Mike, 50, is the longtime head coach at Washington & Jefferson College, a Division III school south of Pittsburgh with a total enrollment of about 1,200 students. Jay, 46, spent a dozen years as the head football coach at Southwestern Central High School in Jamestown, New York, where he now coaches track and basketball. And Nick, 41, is the baby of the family and the NFL head coach.

"It’s really kind of unbelievable. We have to pinch ourselves every once in a while to make sure it’s real," Fran Sirianni said of his youngest reaching the Super Bowl.

"I think I’ve always said, to anybody who has asked, that the three of them are where they belong. They seem to relate to the athletes that they’re coaching."

Each of the Sirianni brothers has acknowledged getting into the business because of their dad. And all three of them played college football at the same Division III school, Mount Union, under legendary head coach Larry Kehres.

From there, the brothers' paths diverged – with fate and family circumstances yanking them in different directions.
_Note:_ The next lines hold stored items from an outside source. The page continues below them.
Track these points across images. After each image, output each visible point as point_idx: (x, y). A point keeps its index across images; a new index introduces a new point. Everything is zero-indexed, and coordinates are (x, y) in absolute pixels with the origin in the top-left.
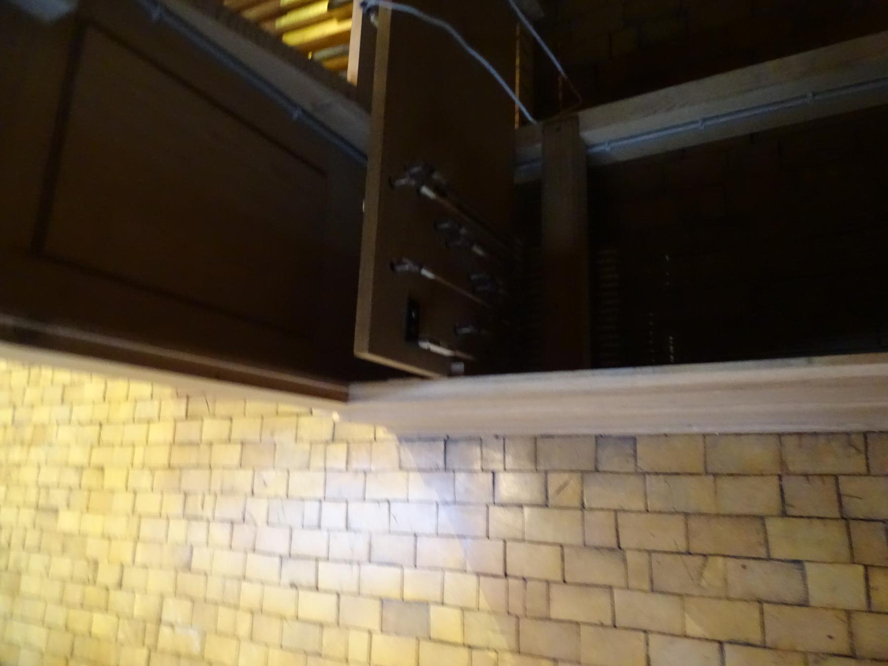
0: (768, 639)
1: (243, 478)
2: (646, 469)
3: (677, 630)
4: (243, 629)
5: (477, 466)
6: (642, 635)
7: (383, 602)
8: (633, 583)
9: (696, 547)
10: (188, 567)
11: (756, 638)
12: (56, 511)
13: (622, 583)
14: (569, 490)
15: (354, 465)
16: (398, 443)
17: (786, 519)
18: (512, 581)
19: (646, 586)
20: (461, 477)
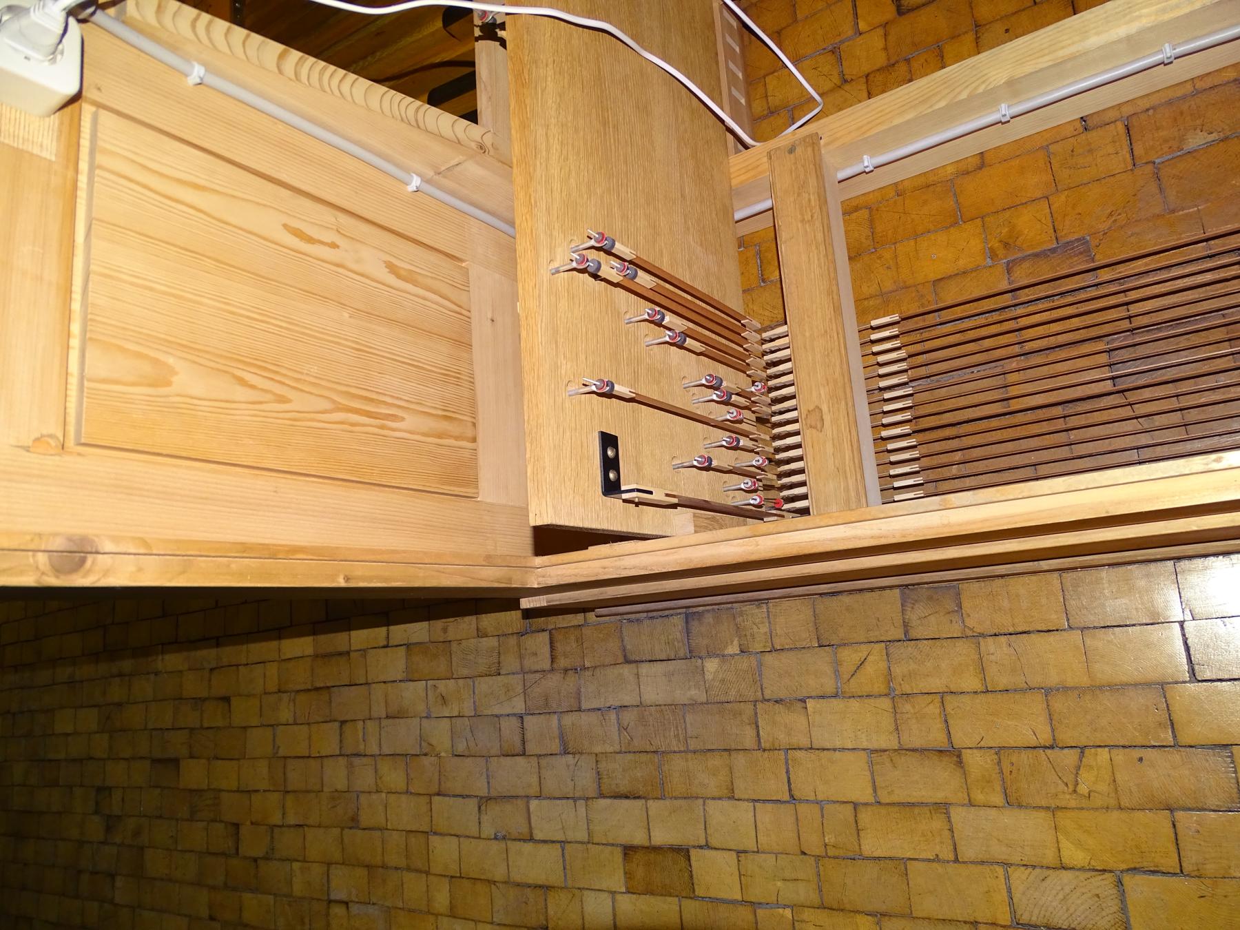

Mike immediately settled in at the college level and has been the head coach at Washington & Jefferson since 2003, passing on possible moves early in his career to avoid moving his children while they were young. Jay returned home to Jamestown, teaching social studies and coaching football before stepping down in 2015 to spend more time watching his kids play sports. And Nick took a step down in title to get a shot in the NFL under then-Chiefs coach Todd Haley, whom he had gotten to know years earlier after repeated run-ins at a local YMCA.

"They're all intelligent guys. ... They're all good teachers," Kehres said. "They share a lot of the same ingredients, the same characteristics of their ability to be successful. It’s just that Nick’s getting all the attention."

As Nick climbed up the NFL coaching ranks, Mike and Jay found success and fulfillment in their own roles. Mike has a career record of 176-42 at Washington & Jefferson. Jay won two state championships at Southwestern Central by running spread and pro-style offensive systems, then reached a third title game running the near-opposite Wing-T.

Same titles, different jobs

There are moments now when it can feel like the brothers have completely different jobs with the same title. Nick has to deal with media scrutiny and stars with multi-million dollar contracts. Mike has to recruit. Jay spends more time placating parents than the other two combined.

"Let’s face it: As a high school coach, I’m the one that’s filling up the water bottles. I’m taping ankles. I’m washing the uniforms after a game," he added. "But that goes with the job, and every high school coach in America will tell you it’s worth it. Because it is."

There are similarities between their jobs too, of course. Nick said in a news conference earlier this season that he and Mike will diagram plays and send them back and forth. "People tease me all the time, 'Do you guys copy them?' " Mike said. "I’m like, 'Hell no, they copy us.' "

More commonly, the brothers will seek advice from one another on how to handle tricky situations – from a fourth down on the edge of field-goal range to tragedy off the field.

"Coaching is challenging at all levels," said Kehres, whose 332 career wins rank seventh in college football history. "If you’re good at it at the level you picked, if you get uprooted and placed in another place, you would figure it out. You would solve the problems, you would adapt to your environment and pretty soon you’d be successful again."

That's part of the reason why Kehres said, at least for now, he'd still pick Jay as the most accomplished coach among the Sirianni brothers. Even though he's coaching at the lowest level of the three, he's the only one who's won a championship.

Jay, meanwhile, chuckles when told of all the votes he's getting for family's best coach. Nick is the one in the Super Bowl. Little brother is wearing the coaching crown now.

"He’s got to be the best coach in the family," Jay said. "Now if he can win a Super Bowl running the Wing-T? Oh my gosh, he’d be the best coach in the history of everything."